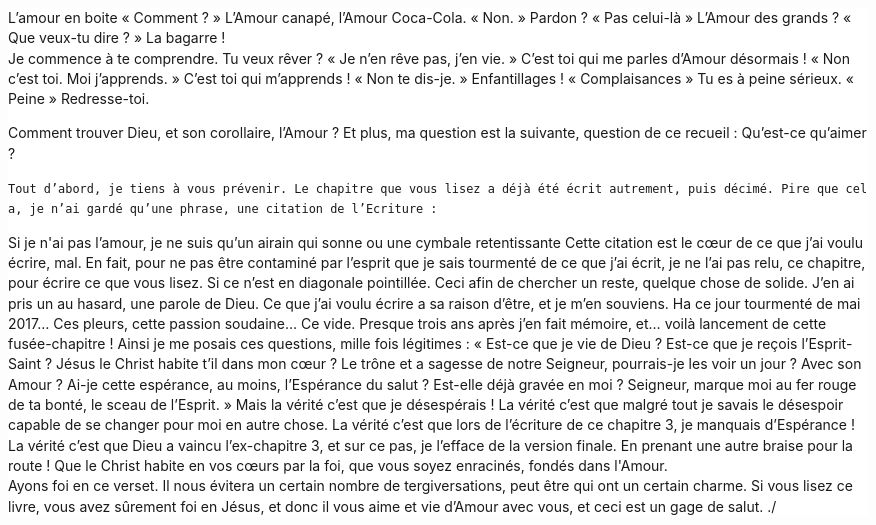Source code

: L’amour en boite
« Comment ? »
L’Amour canapé, l’Amour Coca-Cola.
« Non. »
Pardon ?
« Pas celui-là »
L’Amour des grands ?
« Que veux-tu dire ? »
La bagarre !  
Je commence à te comprendre. Tu veux rêver ?
« Je n’en rêve pas, j’en vie. »
C’est toi qui me parles d’Amour désormais !
« Non c’est toi. Moi j’apprends. »
C’est toi qui m’apprends !
« Non te dis-je. »
Enfantillages !
« Complaisances »
Tu es à peine sérieux.
« Peine »
Redresse-toi.



Comment trouver Dieu, et son corollaire, l’Amour ?
Et plus, ma question est la suivante, question de ce recueil :
 Qu’est-ce qu’aimer ?

 
	Tout d’abord, je tiens à vous prévenir. Le chapitre que vous lisez a déjà été écrit autrement, puis décimé. Pire que cela, je n’ai gardé qu’une phrase, une citation de l’Ecriture : 
Si je n'ai pas l’amour, je ne suis qu’un airain qui sonne ou une cymbale retentissante 
	Cette citation est le cœur de ce que j’ai voulu écrire, mal. En fait, pour ne pas être contaminé par l’esprit que je sais tourmenté de ce que j’ai écrit, je ne l’ai pas relu, ce chapitre, pour écrire ce que vous lisez. Si ce n’est en diagonale pointillée. Ceci afin de chercher un reste, quelque chose de solide. J’en ai pris un au hasard, une parole de Dieu.
	Ce que j’ai voulu écrire a sa raison d’être, et je m’en souviens. Ha ce jour tourmenté de mai 2017… Ces pleurs, cette passion soudaine… Ce vide. Presque trois ans après j’en fait mémoire, et… voilà lancement de cette fusée-chapitre !
	Ainsi je me posais ces questions, mille fois légitimes : « Est-ce que je vie de Dieu ? Est-ce que je reçois l’Esprit-Saint ? Jésus le Christ habite t’il dans mon cœur ? Le trône et a sagesse de notre Seigneur, pourrais-je les voir un jour ? Avec son Amour ? 	Ai-je cette espérance, au moins, l’Espérance du salut ? Est-elle déjà gravée en moi ? Seigneur, marque moi au fer rouge de ta bonté, le sceau de l’Esprit. »
	Mais la vérité c’est que je désespérais ! La vérité c’est que malgré tout je savais le désespoir capable de se changer pour moi en autre chose. La vérité c’est que lors de l’écriture de ce chapitre 3, je manquais d’Espérance ! La vérité c’est que Dieu a vaincu l’ex-chapitre 3, et sur ce pas, je l’efface de la version finale. En prenant une autre braise pour la route !
Que le Christ habite en vos cœurs par la foi, que vous soyez enracinés, fondés dans l'Amour.  
	Ayons foi en ce verset. Il nous évitera un certain nombre de tergiversations, peut être qui ont un certain charme. Si vous lisez ce livre, vous avez sûrement foi en Jésus, et donc il vous aime et vie d’Amour avec vous, et ceci est un gage de salut.
./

§ **WHAT YOU NEED TO DO**
Return the span of lines in the data above that opens at the line with "Redresse-toi." and closes at the line with "Tout d’abord, je", exactly, ends included, nothing else.

§ **RESULT OF THIS EXERCISE**
Redresse-toi.



Comment trouver Dieu, et son corollaire, l’Amour ?
Et plus, ma question est la suivante, question de ce recueil :
 Qu’est-ce qu’aimer ?

 
	Tout d’abord, je tiens à vous prévenir. Le chapitre que vous lisez a déjà été écrit autrement, puis décimé. Pire que cela, je n’ai gardé qu’une phrase, une citation de l’Ecriture : 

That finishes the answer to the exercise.